> [Task statement]: Copy out the rows from the start through the line that contains "s and dispersants", both ends included, without changing a character.

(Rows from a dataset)
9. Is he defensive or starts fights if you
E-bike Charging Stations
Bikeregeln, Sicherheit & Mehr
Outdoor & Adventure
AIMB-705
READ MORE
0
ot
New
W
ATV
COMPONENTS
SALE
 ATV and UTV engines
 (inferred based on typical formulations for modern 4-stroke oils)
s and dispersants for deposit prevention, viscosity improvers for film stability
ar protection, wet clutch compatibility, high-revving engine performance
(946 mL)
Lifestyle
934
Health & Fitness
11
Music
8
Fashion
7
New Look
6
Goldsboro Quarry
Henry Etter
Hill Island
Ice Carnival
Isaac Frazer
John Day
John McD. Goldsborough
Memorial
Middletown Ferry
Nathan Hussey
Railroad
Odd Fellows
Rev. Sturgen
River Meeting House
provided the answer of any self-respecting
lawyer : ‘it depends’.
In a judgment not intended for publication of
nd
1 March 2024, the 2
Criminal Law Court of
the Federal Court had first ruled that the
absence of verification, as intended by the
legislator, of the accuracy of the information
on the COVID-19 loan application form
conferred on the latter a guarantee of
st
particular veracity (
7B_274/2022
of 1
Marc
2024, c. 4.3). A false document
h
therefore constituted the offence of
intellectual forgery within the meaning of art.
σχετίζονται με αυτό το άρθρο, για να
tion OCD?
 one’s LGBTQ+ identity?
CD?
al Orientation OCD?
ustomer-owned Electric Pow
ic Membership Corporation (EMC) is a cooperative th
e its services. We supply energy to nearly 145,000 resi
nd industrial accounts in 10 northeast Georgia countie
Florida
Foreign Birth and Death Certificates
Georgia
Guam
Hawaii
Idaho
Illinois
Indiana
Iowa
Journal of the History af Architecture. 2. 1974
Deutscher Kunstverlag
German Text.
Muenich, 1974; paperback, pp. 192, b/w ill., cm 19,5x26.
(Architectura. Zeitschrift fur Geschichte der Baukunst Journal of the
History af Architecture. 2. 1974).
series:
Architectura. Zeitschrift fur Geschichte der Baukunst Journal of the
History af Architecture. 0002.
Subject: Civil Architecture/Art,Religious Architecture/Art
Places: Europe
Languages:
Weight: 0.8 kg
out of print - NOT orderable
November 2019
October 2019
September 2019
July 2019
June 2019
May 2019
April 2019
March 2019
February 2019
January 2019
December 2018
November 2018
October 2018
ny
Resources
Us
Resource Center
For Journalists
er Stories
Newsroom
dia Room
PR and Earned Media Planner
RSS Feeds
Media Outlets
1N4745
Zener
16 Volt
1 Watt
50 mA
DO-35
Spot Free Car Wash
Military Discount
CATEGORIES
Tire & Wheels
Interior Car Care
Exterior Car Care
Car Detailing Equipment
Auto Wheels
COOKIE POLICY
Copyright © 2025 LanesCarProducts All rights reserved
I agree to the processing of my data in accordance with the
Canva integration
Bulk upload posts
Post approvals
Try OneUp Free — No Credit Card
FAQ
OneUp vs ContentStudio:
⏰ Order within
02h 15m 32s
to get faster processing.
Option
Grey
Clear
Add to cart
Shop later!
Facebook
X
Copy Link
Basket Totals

> [Task output]:
9. Is he defensive or starts fights if you
E-bike Charging Stations
Bikeregeln, Sicherheit & Mehr
Outdoor & Adventure
AIMB-705
READ MORE
0
ot
New
W
ATV
COMPONENTS
SALE
 ATV and UTV engines
 (inferred based on typical formulations for modern 4-stroke oils)
s and dispersants for deposit prevention, viscosity improvers for film stability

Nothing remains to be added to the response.